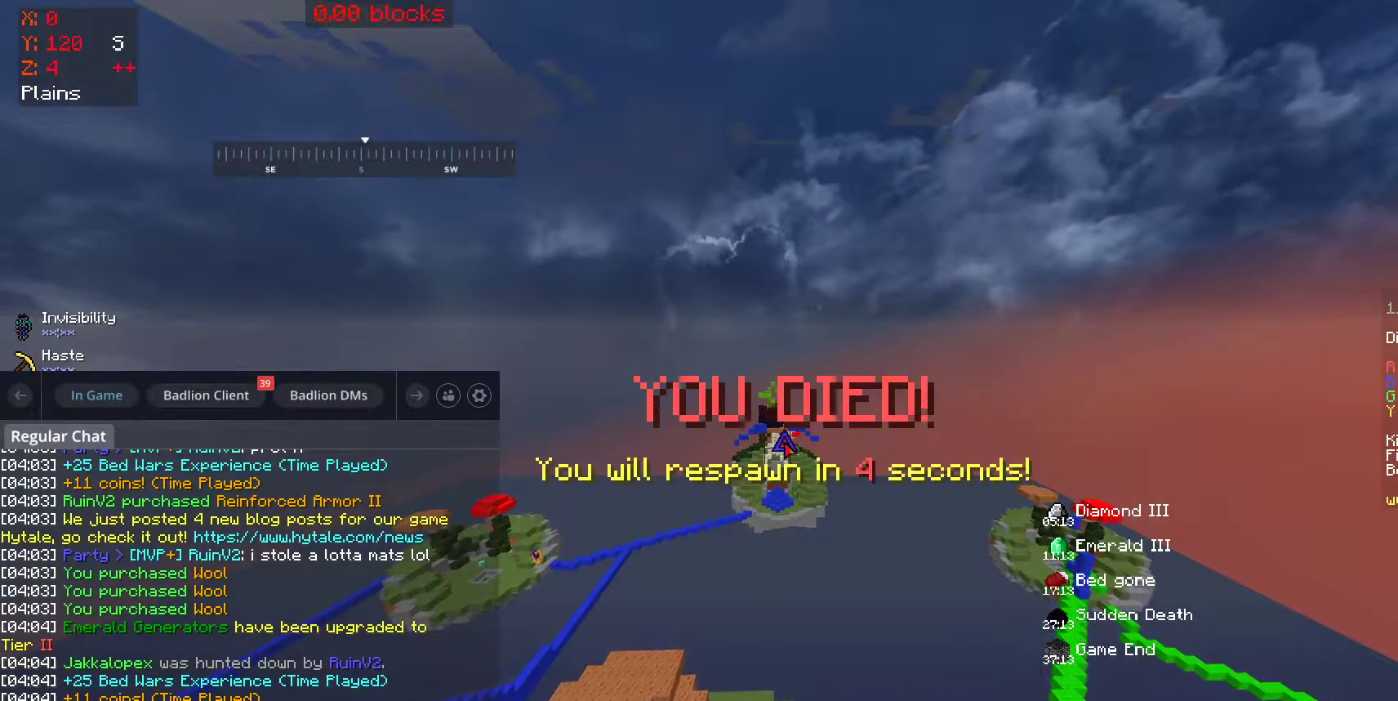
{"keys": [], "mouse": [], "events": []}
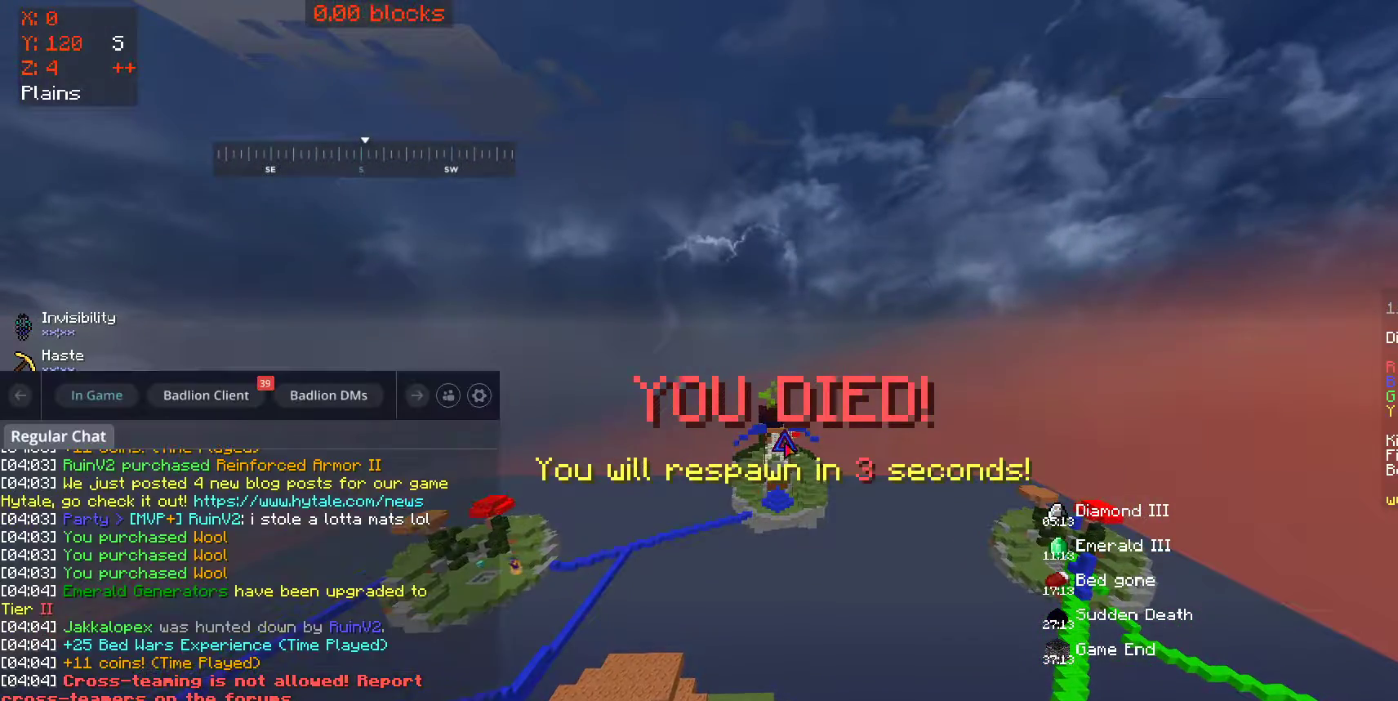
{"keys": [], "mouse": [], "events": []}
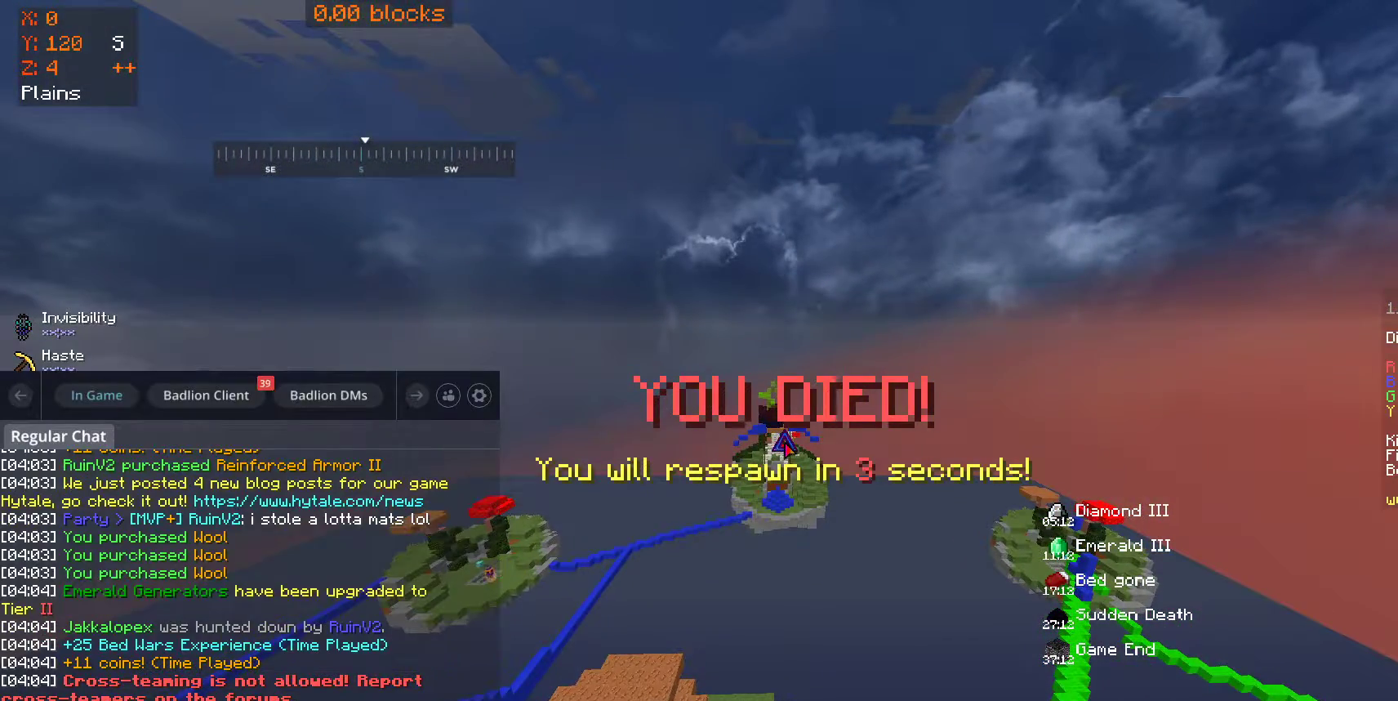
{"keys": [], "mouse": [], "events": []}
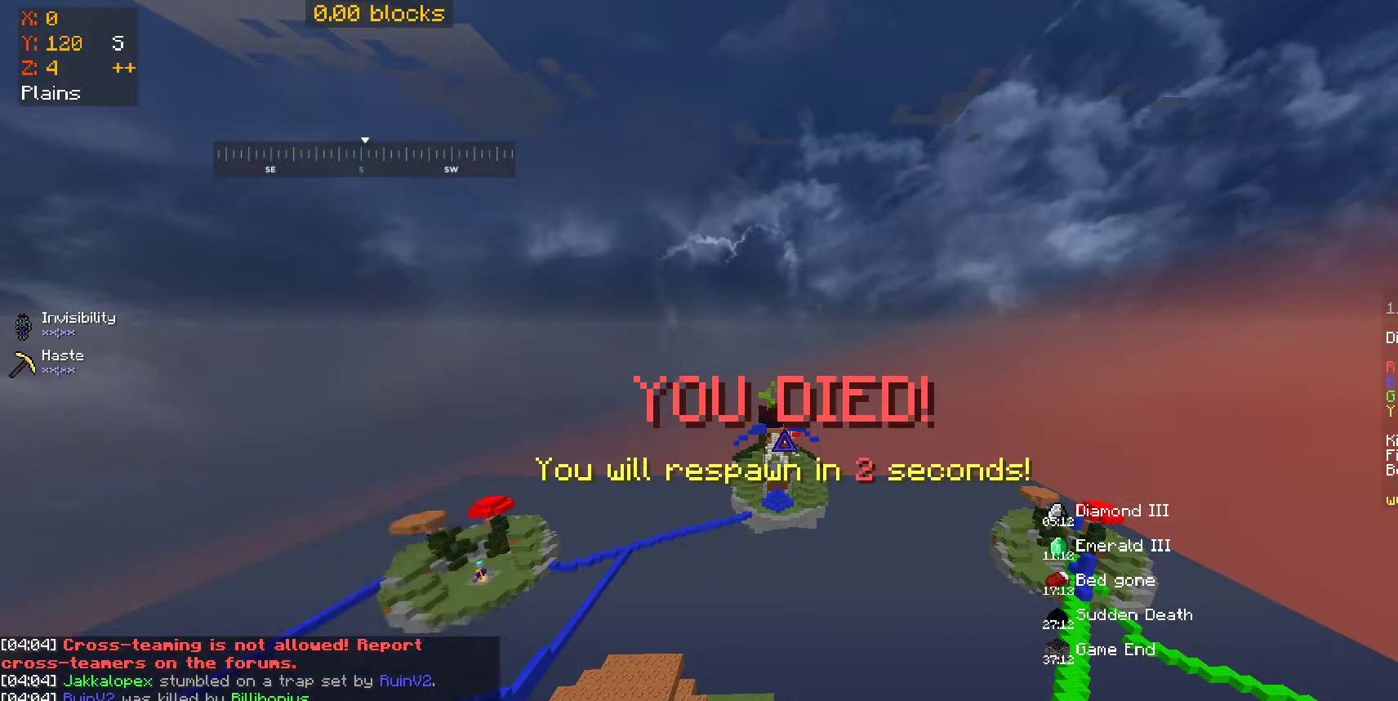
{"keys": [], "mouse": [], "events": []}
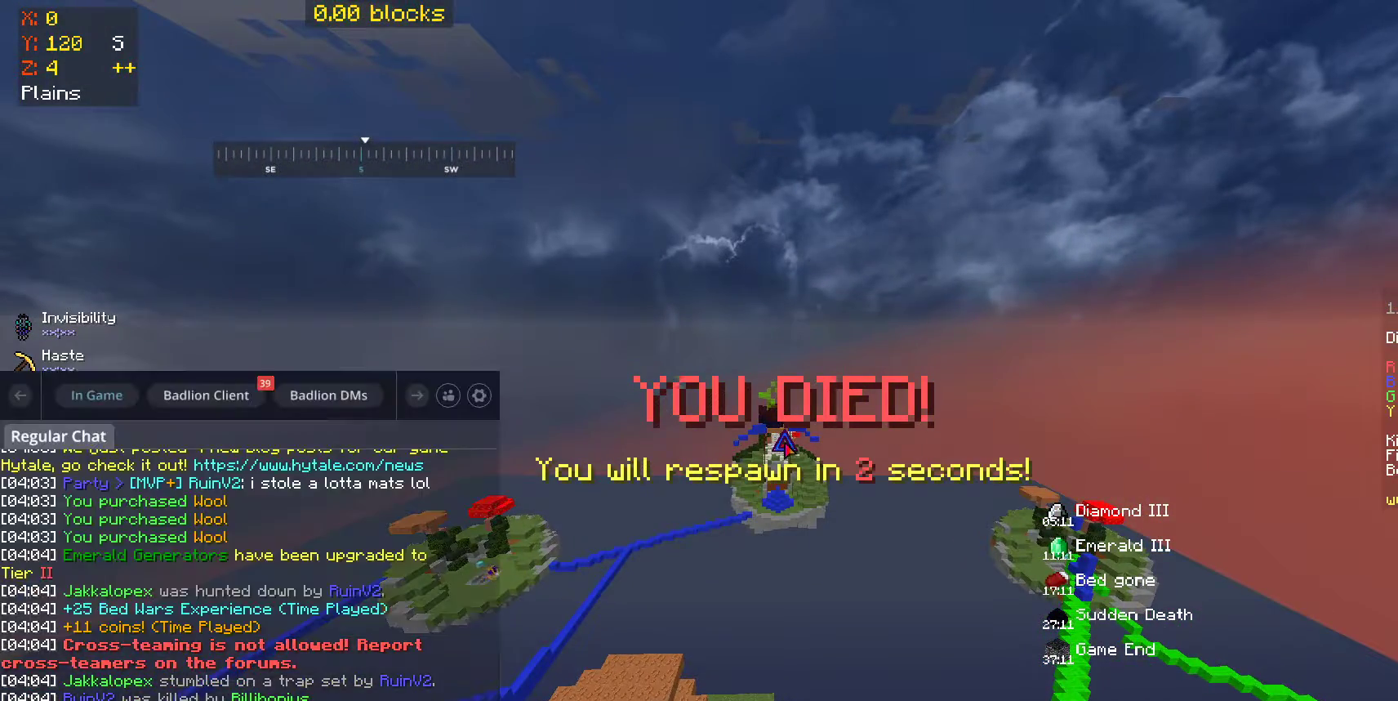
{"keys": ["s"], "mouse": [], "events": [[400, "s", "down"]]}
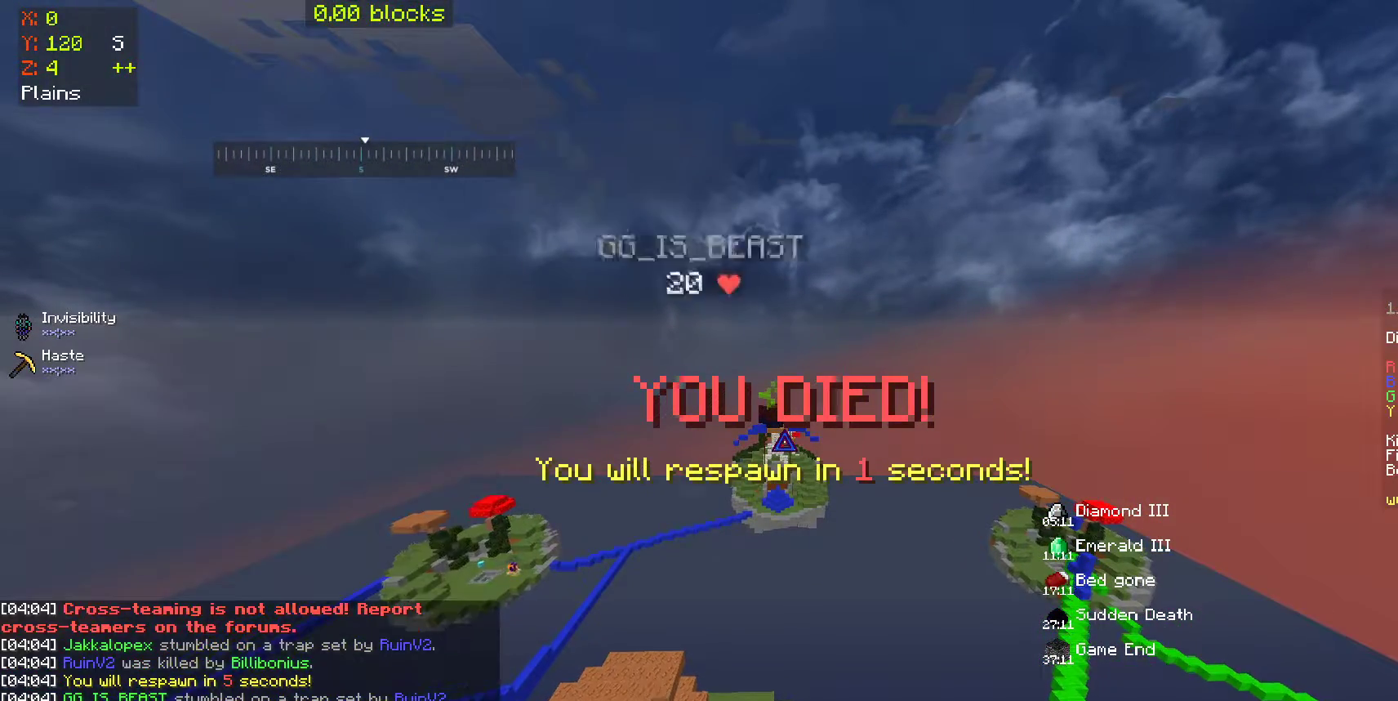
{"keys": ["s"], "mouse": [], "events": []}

- Exercise directions
The copy must match every line of the data exactly and contain no pictures.

- Response area
{"keys": [], "mouse": [], "events": []}
{"keys": [], "mouse": [], "events": []}
{"keys": [], "mouse": [], "events": []}
{"keys": [], "mouse": [], "events": []}
{"keys": ["s"], "mouse": [], "events": [[400, "s", "down"]]}
{"keys": ["s"], "mouse": [], "events": []}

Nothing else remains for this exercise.